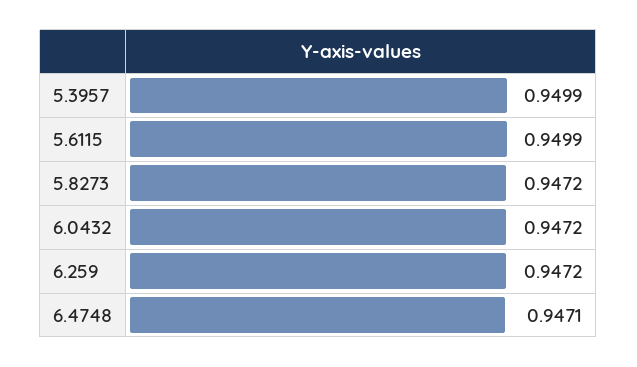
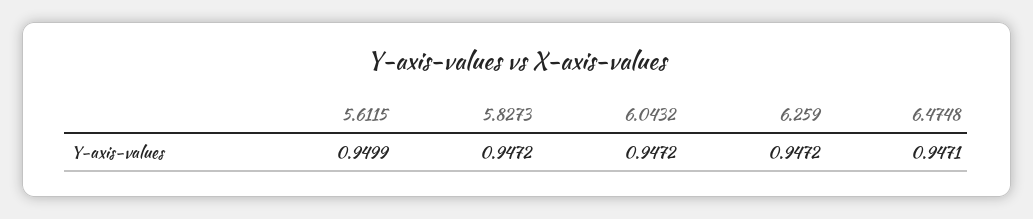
  {
-   "5.3957": 0.9499,
    "5.6115": 0.9499,
    "5.8273": 0.9472,
    "6.0432": 0.9472,
    "6.259": 0.9472,
    "6.4748": 0.9471
  }

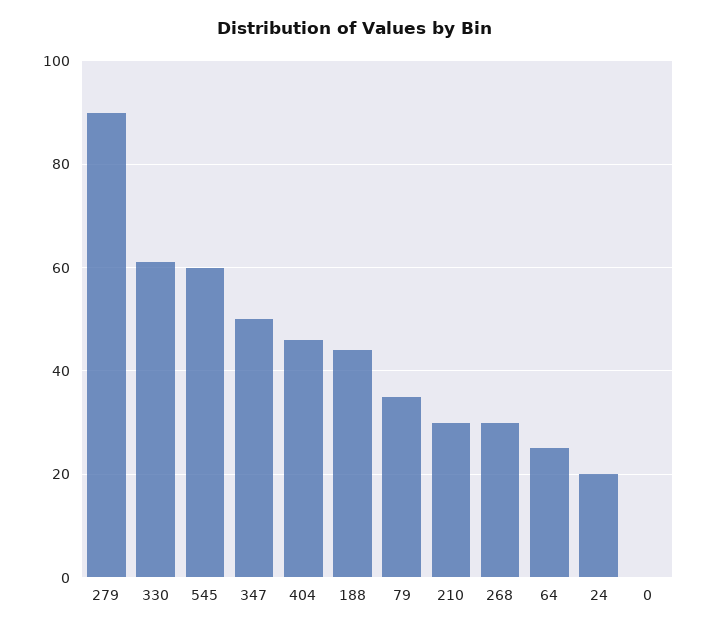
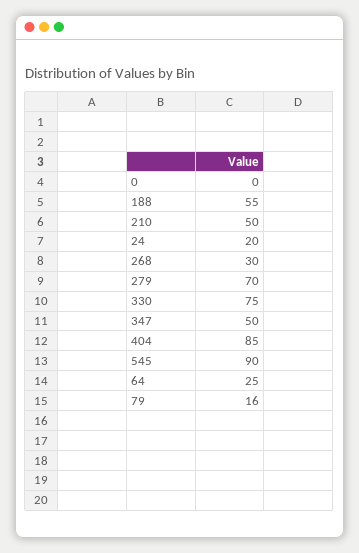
  {
-   "279": 90,
+   "279": 70,
-   "330": 60,
+   "330": 75,
-   "545": 60,
+   "545": 90,
    "347": 50,
-   "404": 45,
+   "404": 85,
-   "188": 45,
+   "188": 55,
-   "79": 35,
+   "79": 16,
-   "210": 30,
+   "210": 50,
    "268": 30,
    "64": 25,
    "24": 20,
    "0": 0
  }

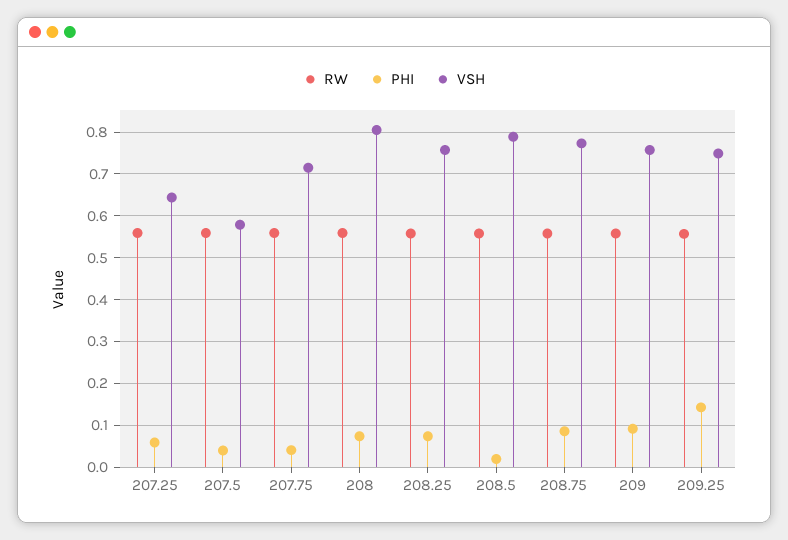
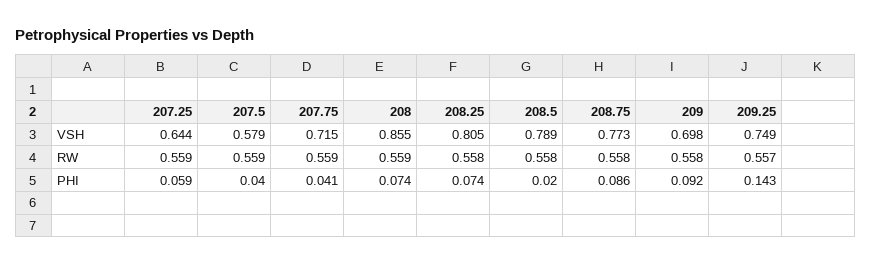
  {
    "RW": {
      "207.25": 0.559,
      "207.5": 0.559,
      "207.75": 0.559,
      "208": 0.559,
      "208.25": 0.558,
      "208.5": 0.558,
      "208.75": 0.558,
      "209": 0.558,
      "209.25": 0.557
    },
    "PHI": {
      "207.25": 0.059,
      "207.5": 0.04,
      "207.75": 0.041,
      "208": 0.074,
      "208.25": 0.074,
      "208.5": 0.02,
      "208.75": 0.086,
      "209": 0.092,
      "209.25": 0.143
    },
    "VSH": {
      "207.25": 0.644,
      "207.5": 0.579,
      "207.75": 0.715,
-     "208": 0.8,
+     "208": 0.855,
-     "208.25": 0.76,
+     "208.25": 0.805,
      "208.5": 0.789,
      "208.75": 0.773,
-     "209": 0.76,
+     "209": 0.698,
      "209.25": 0.749
    }
  }

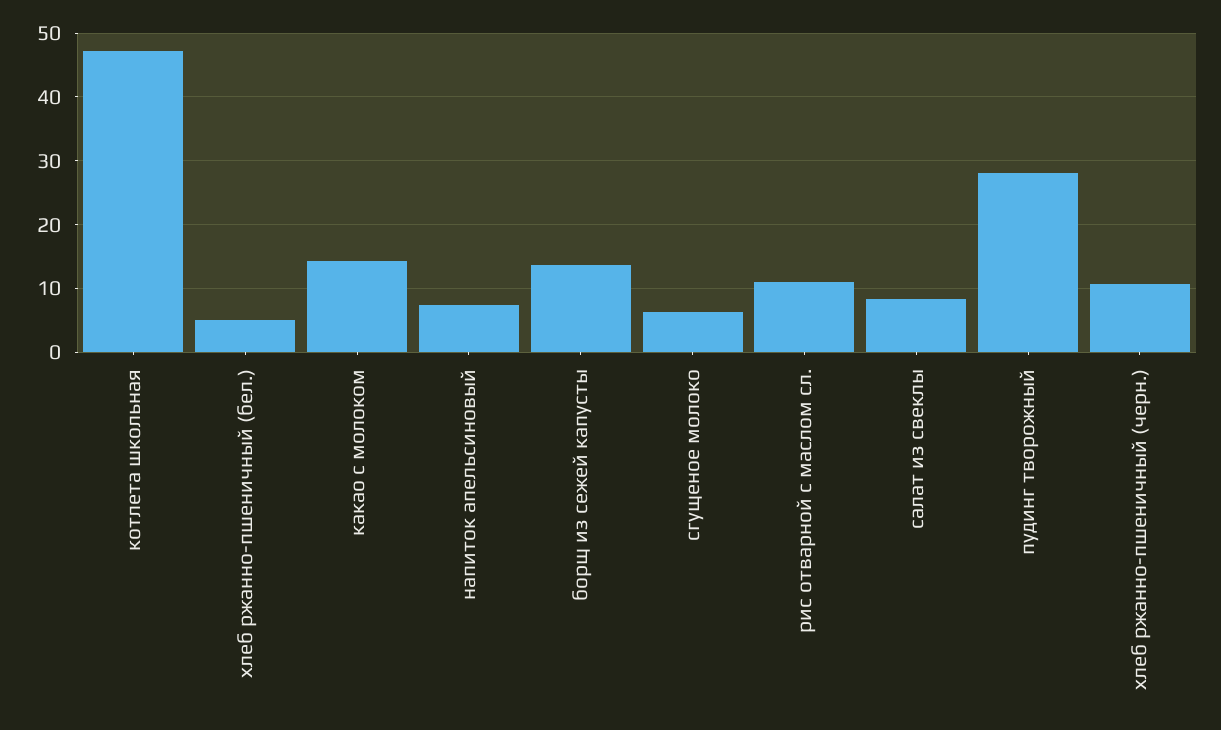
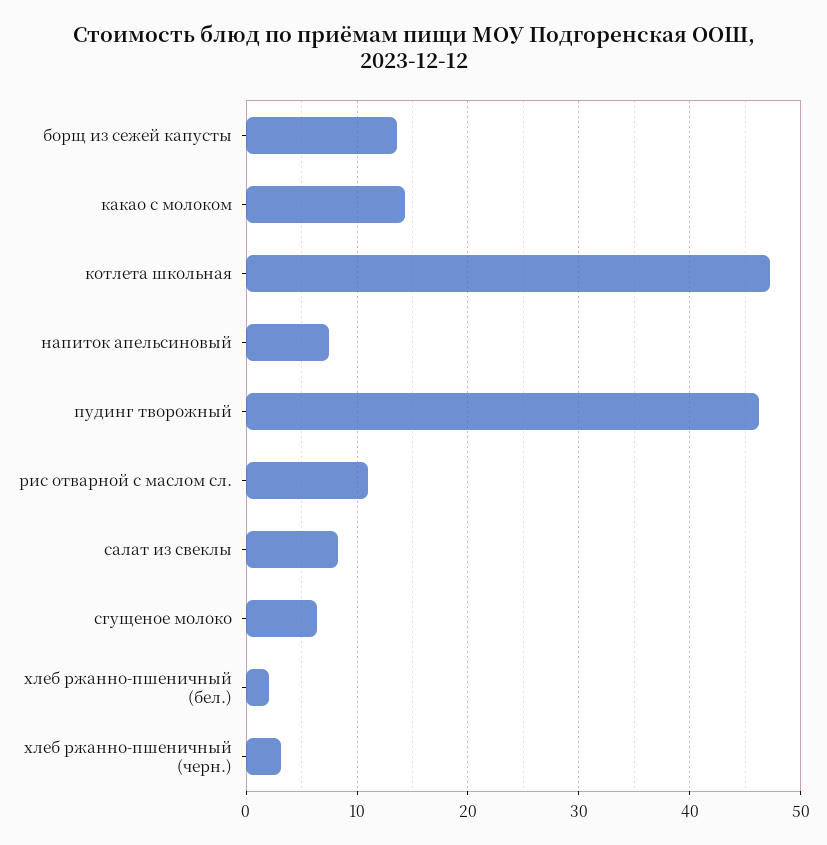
  {
    "котлета школьная": 47,
-   "хлеб ржанно-пшеничный (бел.)": 5,
+   "хлеб ржанно-пшеничный (бел.)": 2,
    "какао с молоком": 14,
    "напиток апельсиновый": 8,
    "борщ из сежей капусты": 14,
    "сгущеное молоко": 6,
    "рис отварной с маслом сл.": 11,
    "салат из свеклы": 8,
-   "пудинг творожный": 28,
+   "пудинг творожный": 46,
-   "хлеб ржанно-пшеничный (черн.)": 11
+   "хлеб ржанно-пшеничный (черн.)": 3
  }

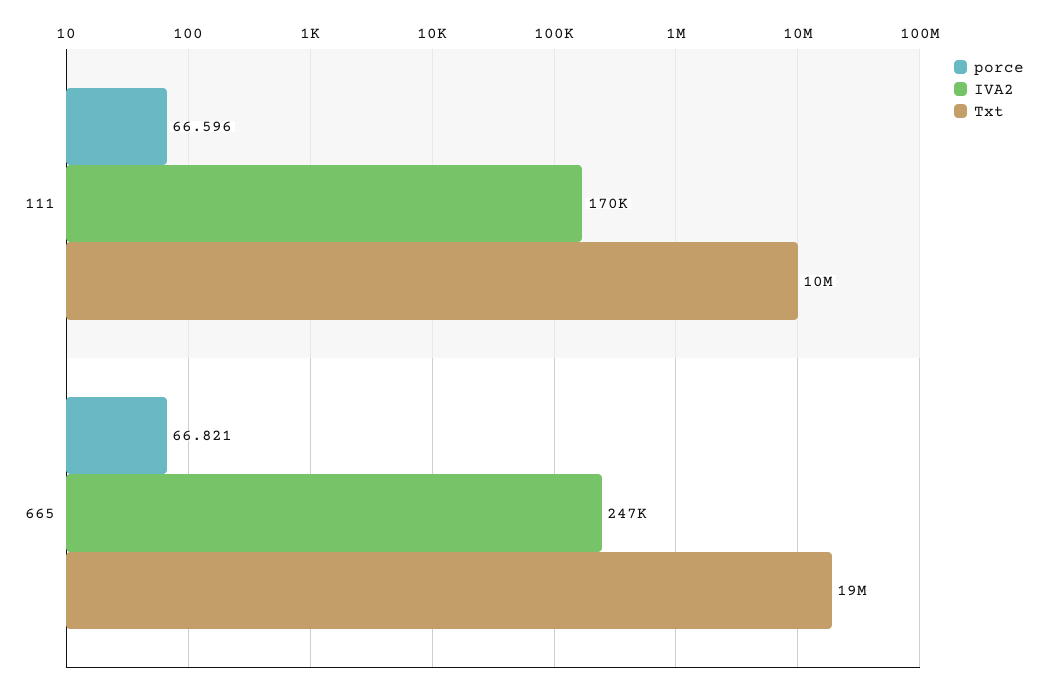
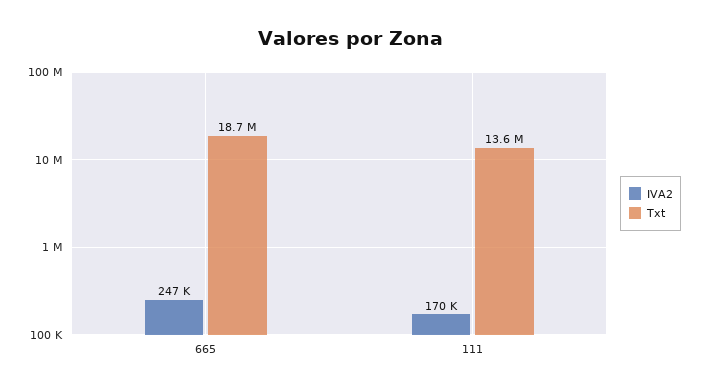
  {
-   "porce": {
-     "111": 66.596,
-     "665": 66.821
-   },
    "IVA2": {
      "111": 170000,
      "665": 247000
    },
    "Txt": {
-     "111": 10000000,
+     "111": 13600000,
      "665": 18700000
    }
  }

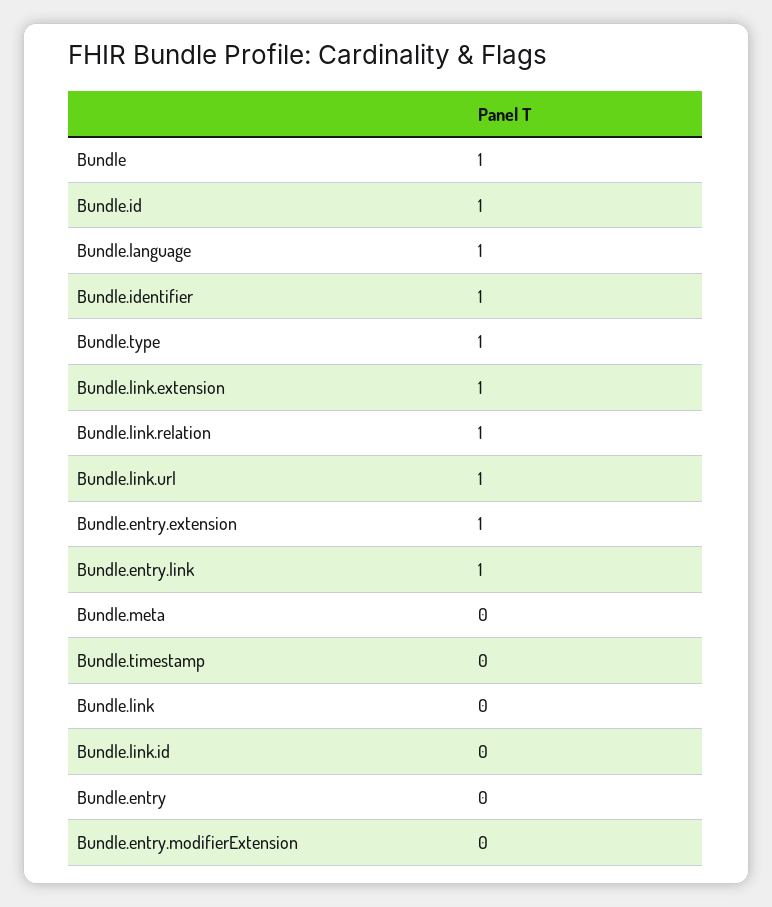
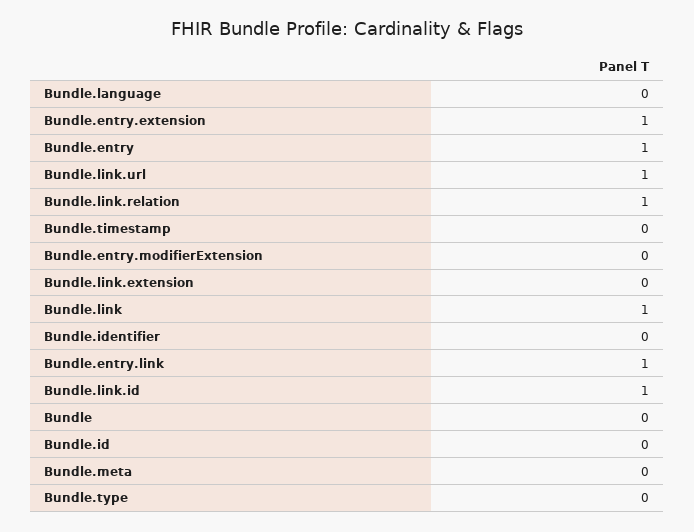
  {
-   "Bundle": 1,
+   "Bundle": 0,
-   "Bundle.id": 1,
+   "Bundle.id": 0,
-   "Bundle.language": 1,
+   "Bundle.language": 0,
-   "Bundle.identifier": 1,
+   "Bundle.identifier": 0,
-   "Bundle.type": 1,
+   "Bundle.type": 0,
-   "Bundle.link.extension": 1,
+   "Bundle.link.extension": 0,
    "Bundle.link.relation": 1,
    "Bundle.link.url": 1,
    "Bundle.entry.extension": 1,
    "Bundle.entry.link": 1,
    "Bundle.meta": 0,
    "Bundle.timestamp": 0,
-   "Bundle.link": 0,
+   "Bundle.link": 1,
-   "Bundle.link.id": 0,
+   "Bundle.link.id": 1,
-   "Bundle.entry": 0,
+   "Bundle.entry": 1,
    "Bundle.entry.modifierExtension": 0
  }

* [DIRECTIONS]:
Transcribe all the lines above exactly; any image among them is skipped.

* [ANSWER TO THIS PROBLEM]:
  {
-   "5.3957": 0.9499,
    "5.6115": 0.9499,
    "5.8273": 0.9472,
    "6.0432": 0.9472,
    "6.259": 0.9472,
    "6.4748": 0.9471
  }

  {
-   "279": 90,
+   "279": 70,
-   "330": 60,
+   "330": 75,
-   "545": 60,
+   "545": 90,
    "347": 50,
-   "404": 45,
+   "404": 85,
-   "188": 45,
+   "188": 55,
-   "79": 35,
+   "79": 16,
-   "210": 30,
+   "210": 50,
    "268": 30,
    "64": 25,
    "24": 20,
    "0": 0
  }

  {
    "RW": {
      "207.25": 0.559,
      "207.5": 0.559,
      "207.75": 0.559,
      "208": 0.559,
      "208.25": 0.558,
      "208.5": 0.558,
      "208.75": 0.558,
      "209": 0.558,
      "209.25": 0.557
    },
    "PHI": {
      "207.25": 0.059,
      "207.5": 0.04,
      "207.75": 0.041,
      "208": 0.074,
      "208.25": 0.074,
      "208.5": 0.02,
      "208.75": 0.086,
      "209": 0.092,
      "209.25": 0.143
    },
    "VSH": {
      "207.25": 0.644,
      "207.5": 0.579,
      "207.75": 0.715,
-     "208": 0.8,
+     "208": 0.855,
-     "208.25": 0.76,
+     "208.25": 0.805,
      "208.5": 0.789,
      "208.75": 0.773,
-     "209": 0.76,
+     "209": 0.698,
      "209.25": 0.749
    }
  }

  {
    "котлета школьная": 47,
-   "хлеб ржанно-пшеничный (бел.)": 5,
+   "хлеб ржанно-пшеничный (бел.)": 2,
    "какао с молоком": 14,
    "напиток апельсиновый": 8,
    "борщ из сежей капусты": 14,
    "сгущеное молоко": 6,
    "рис отварной с маслом сл.": 11,
    "салат из свеклы": 8,
-   "пудинг творожный": 28,
+   "пудинг творожный": 46,
-   "хлеб ржанно-пшеничный (черн.)": 11
+   "хлеб ржанно-пшеничный (черн.)": 3
  }

  {
-   "porce": {
-     "111": 66.596,
-     "665": 66.821
-   },
    "IVA2": {
      "111": 170000,
      "665": 247000
    },
    "Txt": {
-     "111": 10000000,
+     "111": 13600000,
      "665": 18700000
    }
  }

  {
-   "Bundle": 1,
+   "Bundle": 0,
-   "Bundle.id": 1,
+   "Bundle.id": 0,
-   "Bundle.language": 1,
+   "Bundle.language": 0,
-   "Bundle.identifier": 1,
+   "Bundle.identifier": 0,
-   "Bundle.type": 1,
+   "Bundle.type": 0,
-   "Bundle.link.extension": 1,
+   "Bundle.link.extension": 0,
    "Bundle.link.relation": 1,
    "Bundle.link.url": 1,
    "Bundle.entry.extension": 1,
    "Bundle.entry.link": 1,
    "Bundle.meta": 0,
    "Bundle.timestamp": 0,
-   "Bundle.link": 0,
+   "Bundle.link": 1,
-   "Bundle.link.id": 0,
+   "Bundle.link.id": 1,
-   "Bundle.entry": 0,
+   "Bundle.entry": 1,
    "Bundle.entry.modifierExtension": 0
  }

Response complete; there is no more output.